From 2001 to 2014, Milander worked as an IT Senior consultant for U-Tech Solution providing services of web development, software media strategies, social media management, network engineering, multimedia, quality assurance, documentation, and production operations to several companies. Milander's job was to ensure effective management by managing development groups for internal development systems, back end office automation and Internet technologies.

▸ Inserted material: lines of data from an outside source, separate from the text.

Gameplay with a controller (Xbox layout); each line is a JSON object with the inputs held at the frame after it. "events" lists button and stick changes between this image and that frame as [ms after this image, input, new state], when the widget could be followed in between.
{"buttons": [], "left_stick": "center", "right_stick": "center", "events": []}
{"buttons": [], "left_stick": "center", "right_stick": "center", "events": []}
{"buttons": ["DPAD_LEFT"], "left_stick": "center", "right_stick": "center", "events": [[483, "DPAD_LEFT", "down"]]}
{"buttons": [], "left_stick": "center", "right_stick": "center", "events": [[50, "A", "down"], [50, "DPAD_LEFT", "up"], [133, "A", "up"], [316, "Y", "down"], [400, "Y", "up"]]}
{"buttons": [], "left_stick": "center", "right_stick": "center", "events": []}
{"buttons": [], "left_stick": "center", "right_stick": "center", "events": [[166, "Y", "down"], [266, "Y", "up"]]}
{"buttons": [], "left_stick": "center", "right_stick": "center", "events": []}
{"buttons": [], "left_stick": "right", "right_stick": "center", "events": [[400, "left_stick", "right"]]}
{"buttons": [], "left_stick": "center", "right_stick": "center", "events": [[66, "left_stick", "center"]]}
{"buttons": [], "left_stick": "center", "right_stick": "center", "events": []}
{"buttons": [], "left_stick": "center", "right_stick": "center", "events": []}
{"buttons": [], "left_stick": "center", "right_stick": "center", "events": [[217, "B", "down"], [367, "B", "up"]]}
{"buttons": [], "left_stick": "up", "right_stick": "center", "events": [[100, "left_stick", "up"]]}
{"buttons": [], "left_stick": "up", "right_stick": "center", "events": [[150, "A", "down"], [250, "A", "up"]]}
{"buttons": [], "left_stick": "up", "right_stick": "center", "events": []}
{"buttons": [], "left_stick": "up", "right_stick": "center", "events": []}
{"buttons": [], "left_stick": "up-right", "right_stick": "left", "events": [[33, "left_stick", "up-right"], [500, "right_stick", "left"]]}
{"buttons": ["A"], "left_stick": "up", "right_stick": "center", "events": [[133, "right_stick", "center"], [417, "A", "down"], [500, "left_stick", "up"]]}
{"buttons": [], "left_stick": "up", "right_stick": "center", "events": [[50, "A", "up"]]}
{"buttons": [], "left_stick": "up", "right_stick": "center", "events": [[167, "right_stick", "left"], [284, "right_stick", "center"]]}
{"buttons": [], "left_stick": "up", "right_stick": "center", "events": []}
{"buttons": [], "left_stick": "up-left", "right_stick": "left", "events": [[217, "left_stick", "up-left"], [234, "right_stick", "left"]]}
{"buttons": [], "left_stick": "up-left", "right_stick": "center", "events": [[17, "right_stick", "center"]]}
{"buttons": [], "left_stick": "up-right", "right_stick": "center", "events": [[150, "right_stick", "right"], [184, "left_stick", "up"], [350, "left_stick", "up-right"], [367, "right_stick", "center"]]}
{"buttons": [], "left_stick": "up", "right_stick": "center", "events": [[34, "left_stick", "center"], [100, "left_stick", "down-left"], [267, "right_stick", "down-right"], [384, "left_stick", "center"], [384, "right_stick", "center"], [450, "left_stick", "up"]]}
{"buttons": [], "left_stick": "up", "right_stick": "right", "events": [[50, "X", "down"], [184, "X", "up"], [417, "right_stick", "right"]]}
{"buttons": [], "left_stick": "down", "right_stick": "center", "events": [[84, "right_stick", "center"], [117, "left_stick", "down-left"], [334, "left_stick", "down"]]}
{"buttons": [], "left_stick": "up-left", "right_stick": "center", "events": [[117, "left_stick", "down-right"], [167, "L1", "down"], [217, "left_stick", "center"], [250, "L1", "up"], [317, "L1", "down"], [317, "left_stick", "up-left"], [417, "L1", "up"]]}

Milander also offered advice to the Association of National Olympic Committees (ANOC) and its President Sheikh Ahmad Al-Fahad Al-Sabah in terms of implementing a technological system for athletes records, statistics, ranking, and social media. He also served as the IT Senior consultant for the implementation of an athlete system for the Dominican Republic Olympic Committee and 32 sports federations. Milander also designed and standardized methods to facilitate new and upgraded architecture for web portals, and guarantee redundancy and load balancing aiming to increase uptime from 95% to 99.99%.

Milander has been a social media strategist, software engineer in networking and Internet technology, and has worked on several government projects. He currently works mainly in e-marketing, product development, quality assurance, project management, software management, relationship building, training and development, performance management, and databases.

Charles Milander has also been cited for his expertise as a Microsoft Certified Application Developer (MCAD), along with other certifications and achievements.

== In media ==

Aside of his work in the field, Milander has served as a guest and correspondent on numerous news and TV shows. He is a frequent writer for the newspaper Listín Diario, one of the leading newspapers in the Dominican Republic. His articles and writings range from reviews of new technologies to social media trends, among many others.

In 2014, he appeared on Telemundo47 as a technology expert. He has also collaborated for Mercado magazine of CNN Expansión, Univision Radio, Color Visión, and others. Milander is also a public speaker on topics like technology, web presence, and social media.

Milander currently produces and hosts his own show, CM XNAP, which airs on Color Visión.